Mr Laws told the BBC: "I can't get into the entrails of why the Conservatives have been unable to agree and come forward with a serious set of measures. They will have to explain that.

"What I'm not willing to do is to allow this key debate over measures which are so important in driving the right policies in future to simply be vetoed by one party."

'Common ground'

He said it was important to bring in new measures of child poverty "because ultimately they are the driver of policy in the future".

He added: "The Liberal Democrats have a very clear idea of what the new measures should be, and we're not going to allow the Conservative Party simply to end discussion of this."

He said the party would put new targets in their manifesto including narrowing the educational attainment gap between those from disadvantaged backgrounds and children from better-off families.

The Lib Dems have said there is a "lot of common ground" between them and Mr Duncan Smith on the policy.

In a joint article published in the Guardian, Chancellor George Osborne and the work and pensions secretary wrote: "To see why Labour's measure of poverty - defined as 60% of median income - is so discredited consider these perverse outcomes.

"Measured child poverty fell because the Great Recession reduced median incomes, but in the real world nobody's life was improved by that.

"Equally, raising the state pension results in higher measured child poverty.

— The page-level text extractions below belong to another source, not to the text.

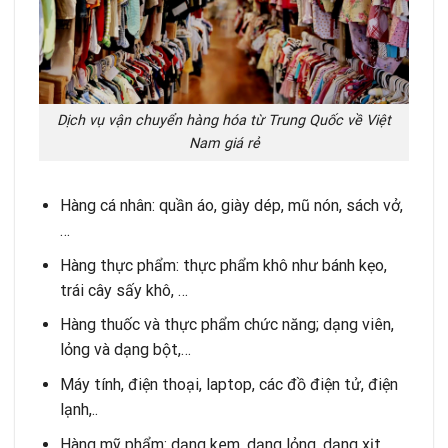
Dịch vụ vận chuyển hàng hóa từ Trung Quốc về Việt
Nam giá rẻ
Hàng cá nhân: quần áo, giày dép, mũ nón, sách vở,
…
Hàng thực phẩm: thực phẩm khô như bánh kẹo,
trái cây sấy khô, …
Hàng thuốc và thực phẩm chức năng; dạng viên,
lỏng và dạng bột,…
Máy tính, điện thoại, laptop, các đồ điện tử, điện
lạnh,..
Hàng mỹ phẩm: dạng kem, dạng lỏng, dạng xịt,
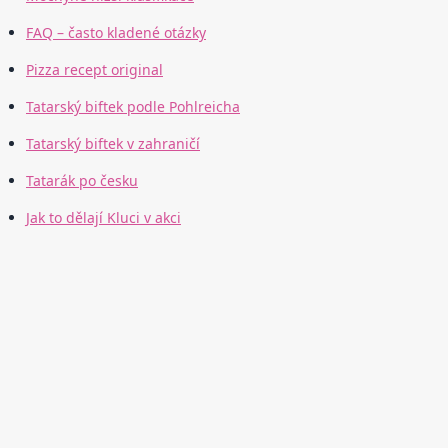
FAQ – často kladené otázky
Pizza recept original
Tatarský biftek podle Pohlreicha
Tatarský biftek v zahraničí
Tatarák po česku
Jak to dělají Kluci v akci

That doesn't make any sense."

'Squabbling'

But, they concluded, it was important "we take the time to get it right".

The Children's Society's Matthew Reed said: "The government's continued commitment to ending child poverty is welcome.

"But its strategy has no new ideas on how to make this a reality. It falls far short of what is needed to prevent a significant increase in the number of children living in poverty by 2020."

The Baptist Union of Great Britain, Methodist and United Reformed Churches released a statement arguing that the strategy contained no proposals "substantial enough to grasp the seriousness of the challenge ahead".

"Perversely the strategy trumpets measures that will actually increase child poverty," it continued.

'Beyond farce'

Labour's shadow work and pensions secretary Rachel Reeves said: "Child poverty is set to rise by 400,000 under David Cameron's government, while ministers squabble over the way poverty is defined.

"The row between George Osborne and Iain Duncan Smith does nothing to help working people who are £1,600 worse off a year because of the cost-of-living crisis.

"If David Cameron was serious about cutting child poverty he would scrap the bedroom tax, introduce a compulsory jobs guarantee, strengthen the minimum wage, incentivise the living wage and extend free childcare for working parents."

The former Labour MP who chairs the current government's Social Mobility and Child Poverty Commission, Alan Milburn, said: "A strategy which cannot be measured is meaningless.

"Despite taking more than a year to think about it, the government has drawn a blank, apparently unable to reach agreement on what a new set of measures should look like.

"The government has ended up in a no-man's land where it has effectively declared its lack of faith in the current measures but has failed to produce an alternative set. This is beyond Whitehall farce."